Semestinya pemerintah berkaca kepada kondisi ekonomi rakyat menengah ke bawah saat ini. Ada jutaan kaum buruh yang terlantar karena di PHK, mereka yang masih bekerja tidak menerima pengesahan Undang-undang Omnibuslow. Ada puluhan juta rakyat miskin perkotaan yang bekerja serabutan di sektor informal.
Ketidak mampuan pemerintah menangani persoalan kesejahteraan rakyat dan kesejahteraan buruh di masa pandemi ini, adalah cermin dari kegagalan pemerintah mengelola negara ini.
Jangan salahkan virus corona, sebab seluruh dunia mengalaminya. Lagi pula, jauh-jauh hari sebelum pandemi ini datang, postur tubuh ekonomi kita memang sudah sakit-sakitan stadium dua. Alasan klasik pasukan influencer selalu berasumsi pada kondisi peekonomian global yang belum sehat.

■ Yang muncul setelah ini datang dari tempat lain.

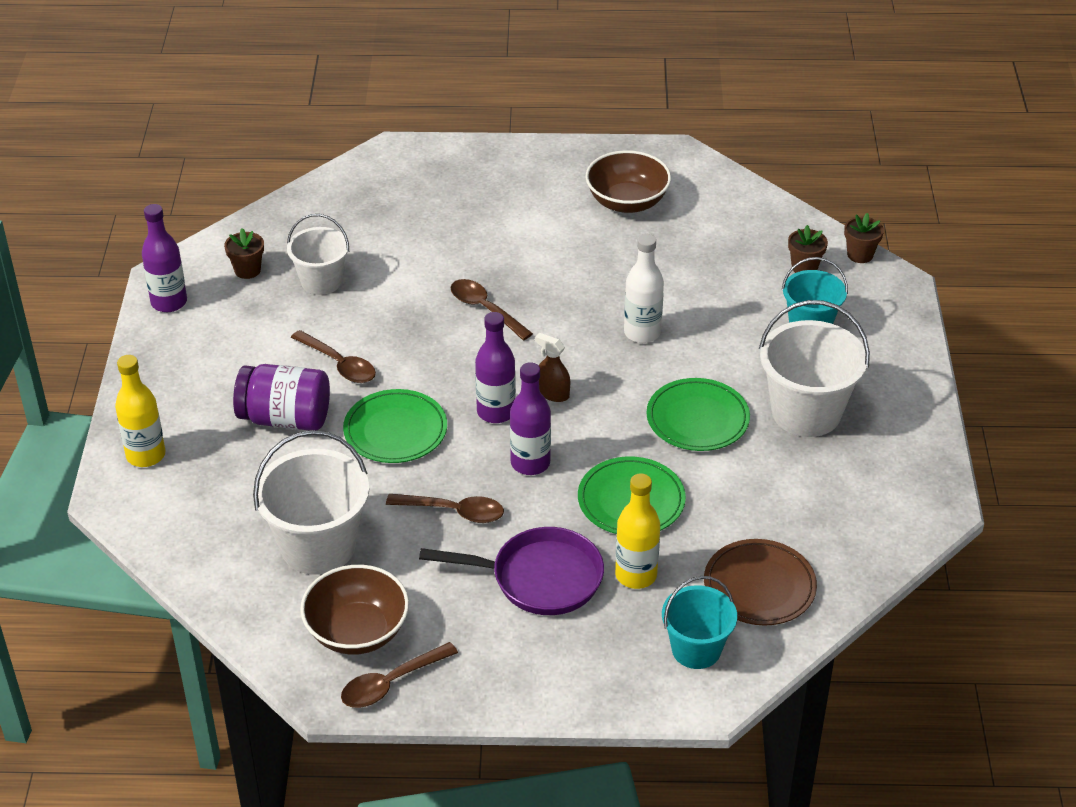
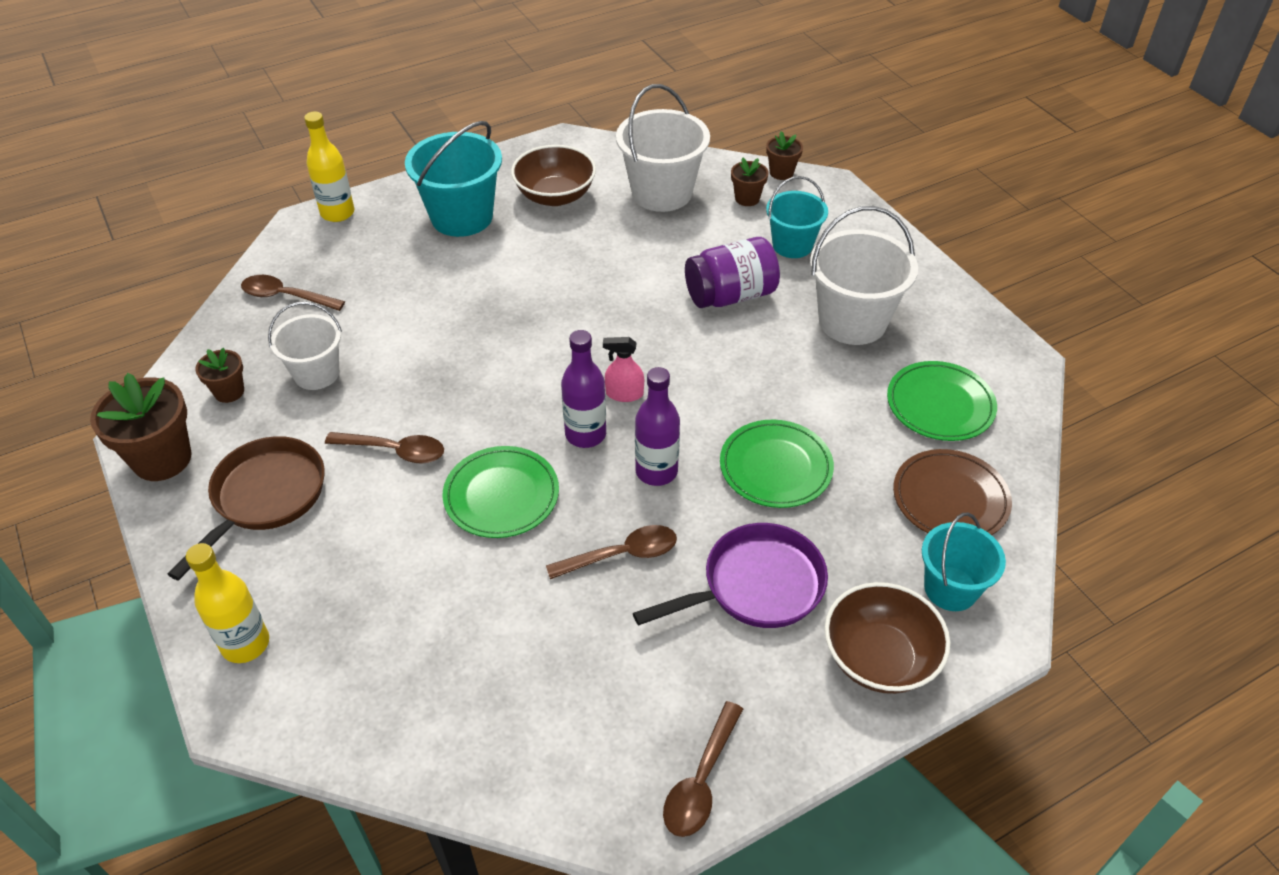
camera: 30 degrees left, 5 degrees up
(169, 302) = (162, 459): purple bottle -> brown flower pot
(223, 360) = (265, 497): none -> brown pan
(285, 418) = (377, 532): purple jar -> purple jar (730, 295)
(318, 546) = (511, 659): white bucket -> white bucket (661, 193)
(357, 631) = (622, 738): brown bowl -> brown bowl (879, 658)
(485, 309) = (500, 339): brown spoon -> brown spoon (286, 297)
(530, 192) = (462, 217): none -> turquoise bucket
(553, 393) = (624, 394): brown spray bottle -> pink spray bottle
(636, 575) = (838, 539): yellow bottle -> yellow bottle (337, 213)
(642, 333) = (659, 305): white bottle -> none
(697, 419) = (769, 364): green plate -> green plate (940, 405)

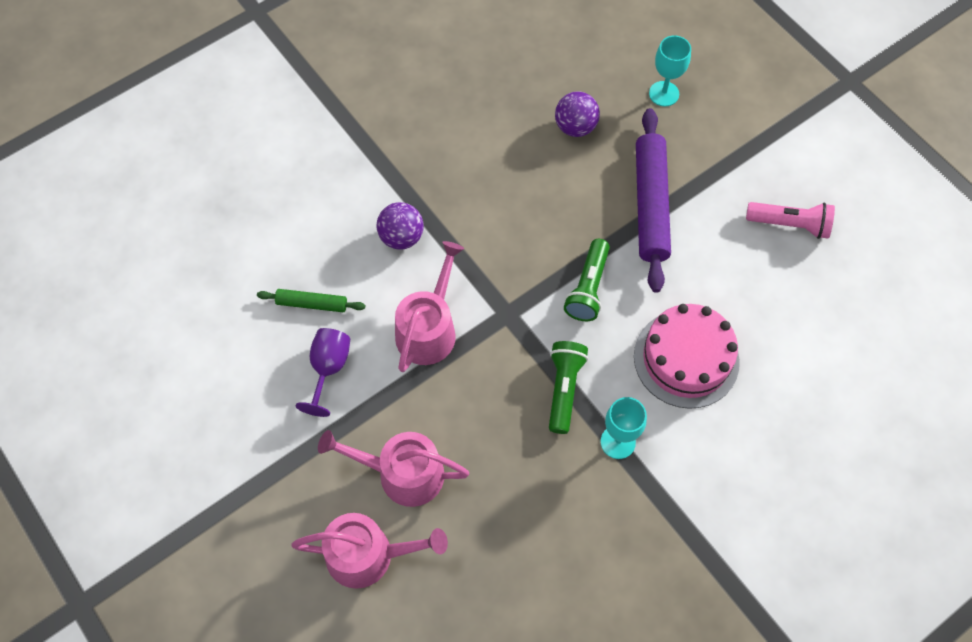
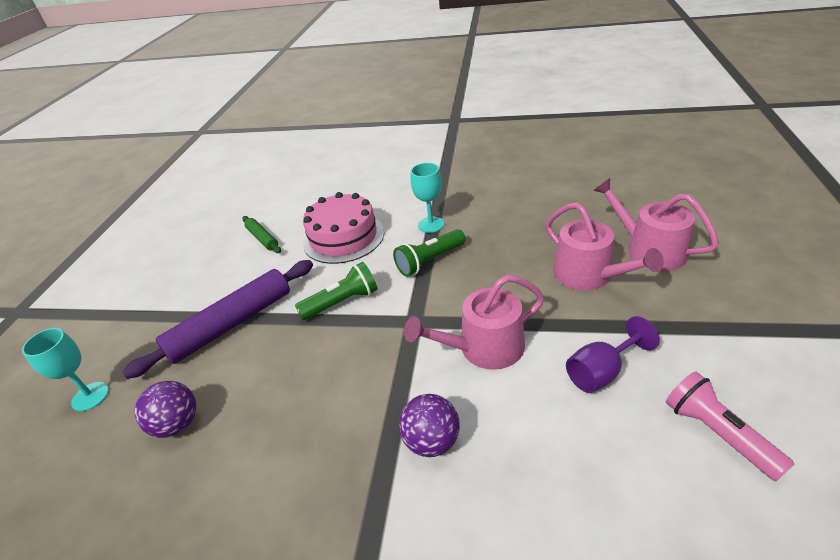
camera: 130 degrees left, 25 degrees down
(312, 304) = (579, 440): green rolling pin -> green rolling pin (262, 238)
(790, 224) = (191, 262): pink flashlight -> pink flashlight (717, 433)

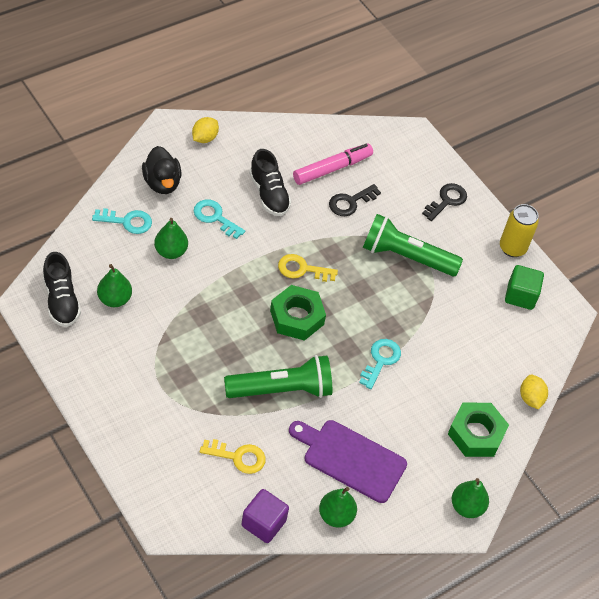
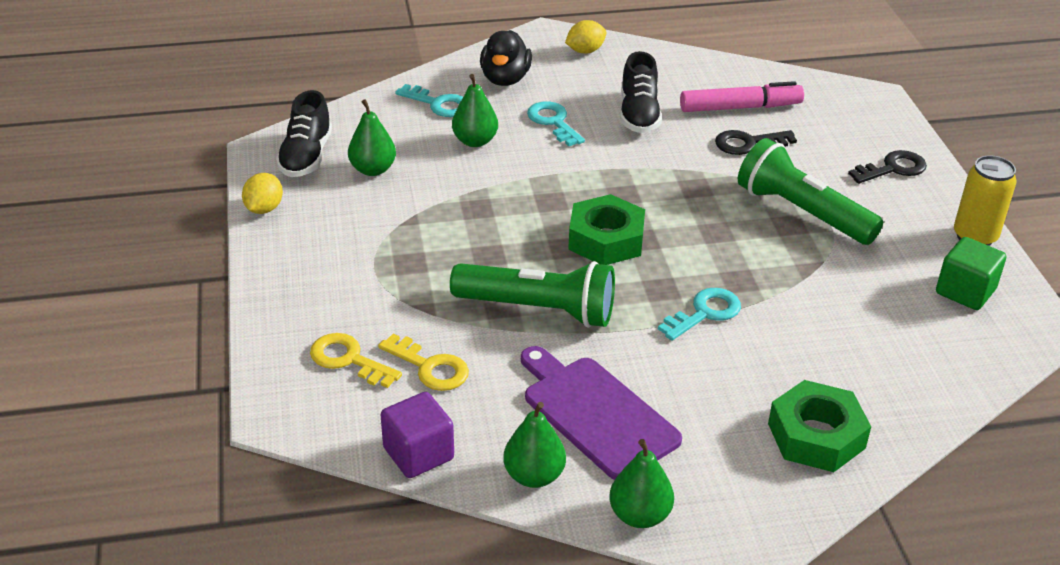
camera: 30 degrees right, 15 degrees down
(302, 269) = (642, 194): yellow key -> yellow key (348, 360)
(466, 507) = (755, 525): green pear -> green pear (639, 515)
(530, 398) = (930, 415): yellow lemon -> yellow lemon (264, 209)

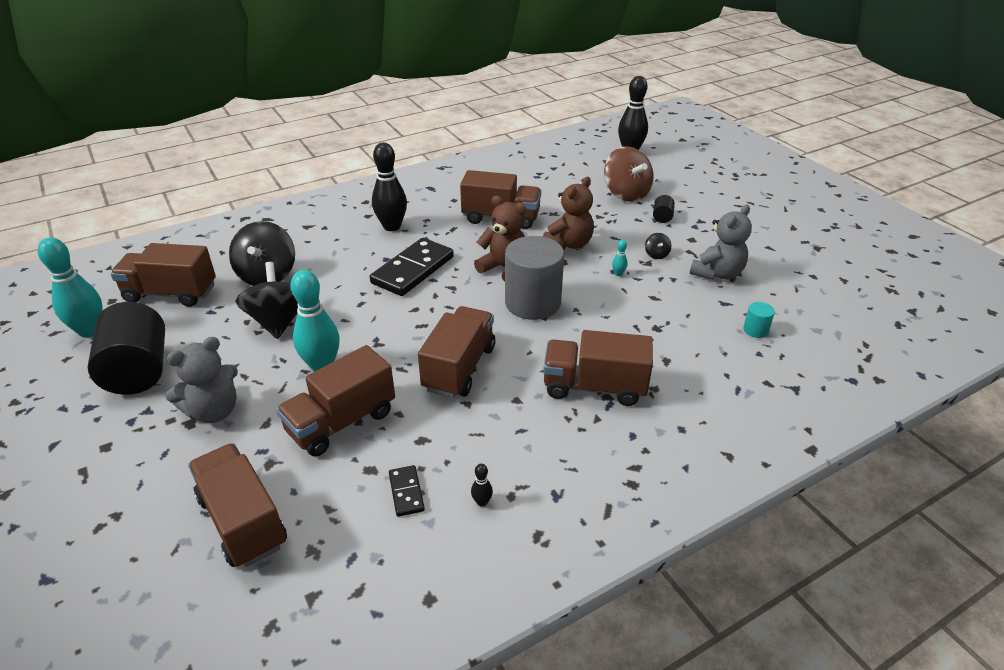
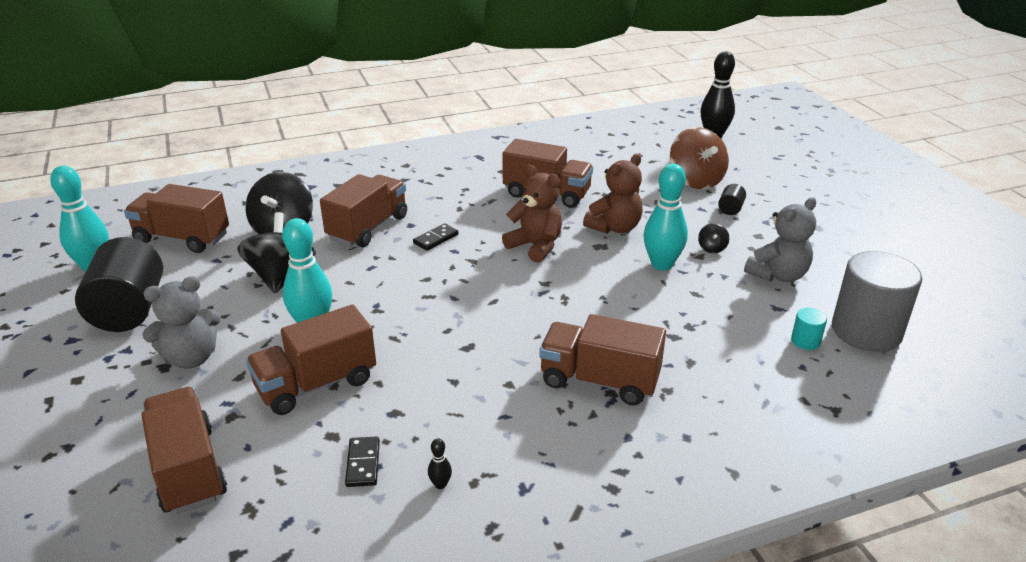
camera: 10 degrees right, 5 degrees down
(392, 226) = (426, 193): black bowling pin -> none
(413, 270) = (436, 239): black domino -> black domino, size x0.47
(459, 368) = (456, 344): brown truck -> brown truck (368, 228)
(532, 303) = (556, 285): grey cylinder -> grey cylinder (866, 331)
(618, 274) = (662, 264): turquoise bowling pin -> turquoise bowling pin, size x2.47

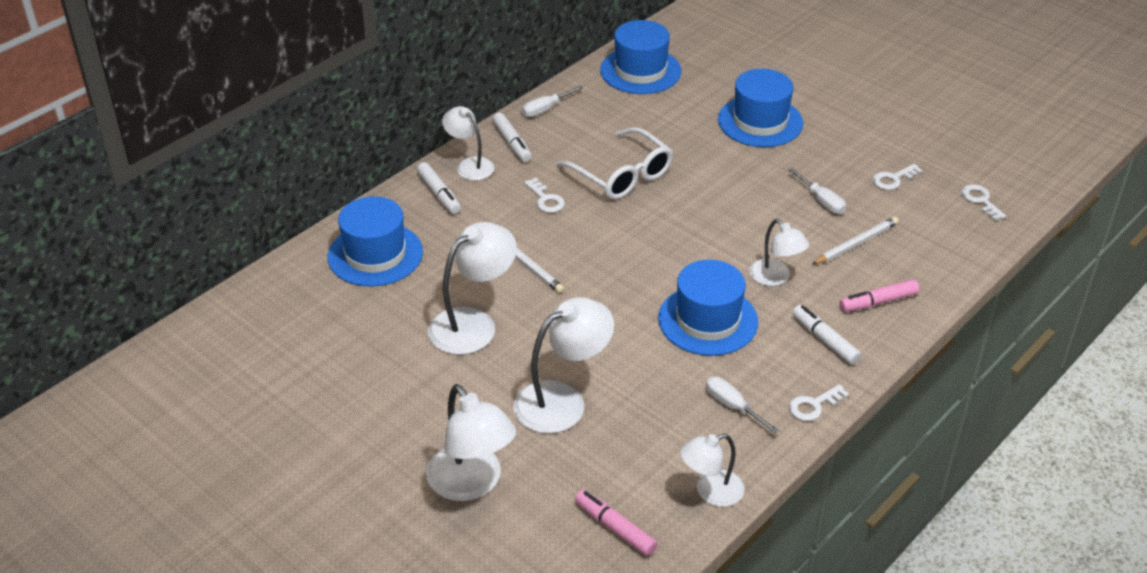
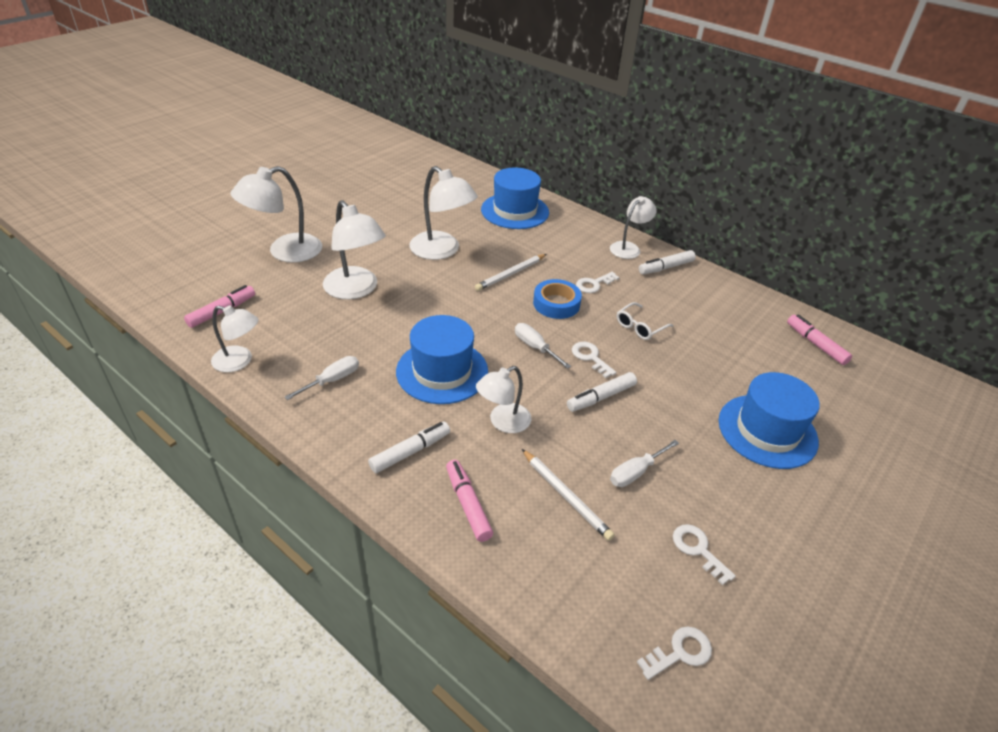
camera: 85 degrees right, 0 degrees up
(439, 193) = (589, 234): white marker -> white marker (601, 397)
(545, 109) = (722, 285): white screwdriver -> white screwdriver (535, 347)
(584, 231) = (556, 304): none -> blue tape
(621, 174) = (640, 327): white glasses -> white glasses, size x0.53
(640, 71) = (816, 344): blue hat -> pink marker
(710, 492) = (239, 361): white lamp -> white lamp turned 135 degrees clockwise
(813, 405) = (322, 434): white key -> white key (590, 357)

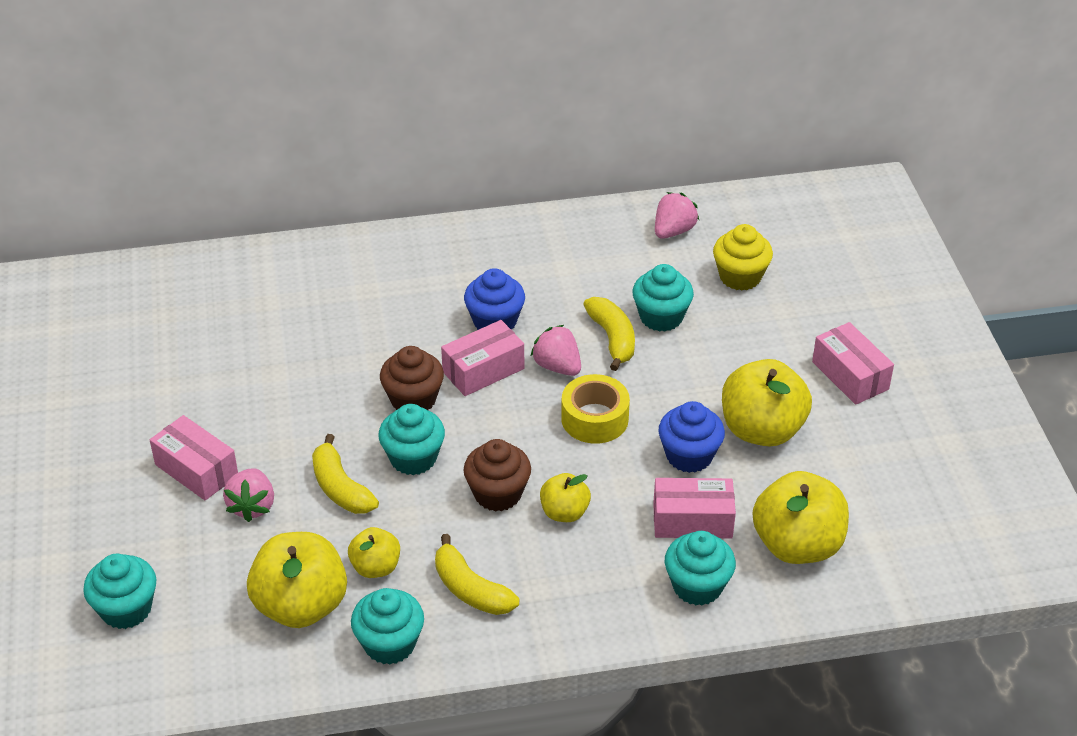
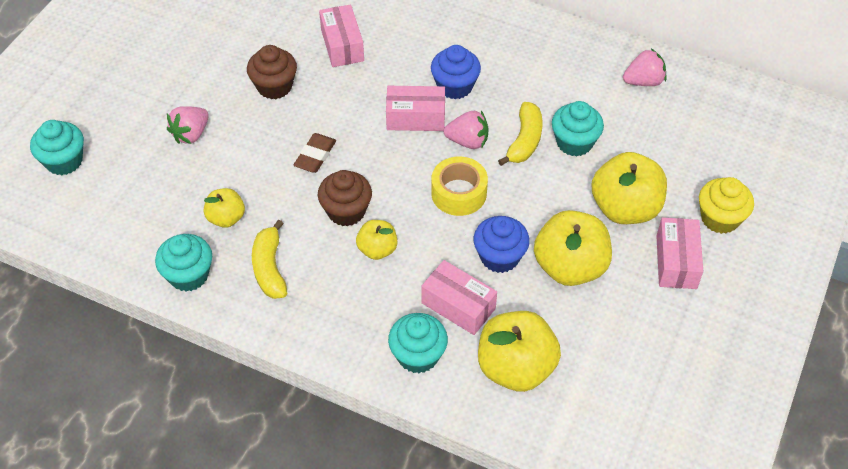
camera: 35 degrees right, 10 degrees up
(196, 470) = (180, 92): pink box -> pink box (342, 45)
(301, 606) = (160, 218): yellow apple -> yellow apple (625, 208)
(341, 488) = (253, 151): yellow banana -> none
(413, 399) = (352, 114): brown cupcake -> brown cupcake (274, 86)
(413, 458) = (315, 156): turquoise cupcake -> brown eraser
(557, 366) = (468, 141): pink strawberry -> pink strawberry turned 105 degrees clockwise
(740, 277) = (662, 141): yellow cupcake -> yellow cupcake (720, 218)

Maka begitu covid 19 datang, kondisi ekonomi nasional sudah masuk stadium tiga. Pemerintah seolah-olah panik bak kebakaran jenggot, lantas buru-buru mensyahkan undang-undang sapujagat ini pada malam hari. Lantas apakah investor akan tergiur, belum tentu.
Lalu apalagi yang mau dilakukan Bapak Jokowi ditengah kondisi ekonomi nasional yang sudah masuk jurang resesi saat ini? Bapak adalah presiden yang dikenal paling merakyat sepanjang sejarah negeri ini.
Rembuk Nasional dengan mengundang para tokoh-tokoh nasional yang bersebrangan dengan kebijakan pemerintah saat ini, adalah pilihan yang bijaksana. Berdialoglah dari hati kehati, mau dibawa kemana arah kebijakan negara ini.
Negara ini merdeka dari hasil rembuk nasional yang dikomandoi Bapak Presiden Ir. Soekarno. Janganlah mentang-mentang partai penguasa lebih dominan di gedung perwakilan rakyat sana, lantas sesuka hati paduka membuat aturan yang bertentangan degan hatinurani rakyat.
Ada jutaan rakyat dan kaum buruh yang sudah stres tingkat tinggi dan sengsara di masa pandemi ini. Sudah semestinya presiden berkaca pada situasi dan kondisi rakyat saat ini.
Hentikanlah pembahasan Rancangan Undang-undang Omnibuslaw. Sebab Kepala Daerah pun banyak yang merasa kewenangannya terpangkas karena undang-undang tersebut.
Yang jelas bahwa, seluruh kebijakan yang sebelumnya dibuat dan dijalankan oleh pemerintahan Jokowi, bukanlah kebijakan yang out of the box yang mampu membuat happy para pengusaha dan investor. Paket kebijakan ekonomi, tax amnesty, omnibuslaw, bukanlah sesuatu yang dikehendaki oleh para pemilik modal.
Sesungguhnya, pengusaha dan pemilik modal hanya meminta ketegasan Bapak Presiden yang mulia, untuk memperbaiki sistem politik yang korup dan membasmi garong dari negeri ini.
Maka tak salah jika ada yang mengatakan semua kebijakan skenario untuk mengundang investasi berunjung pada kebuntuan. Sebab masalah paling mendasar dari keragu-raguan investor bukanlah masalah regulasi semata. Masalah yang harus disadari pemerintah ada pada TRUST & BELIEVE Investor kepada Pemerintahan Jokowinya.
Dunia internasional bahkan sudah tak percaya dengan kepemimpinan Presiden Jokowi. Logikanya, dalam usaha biro iklan skup kecil saja, apakah ada pengusaha yang mau mengimvestasikan dananya di dalam sebuah kantor yang dikelola dan dikuasai oleh maling dan kucing garong? jawabannya tidak ada.
Penulis adalah Wartawan Senior, Sekretaris Jenderal DPP Coruption Investigation Committe (CIC).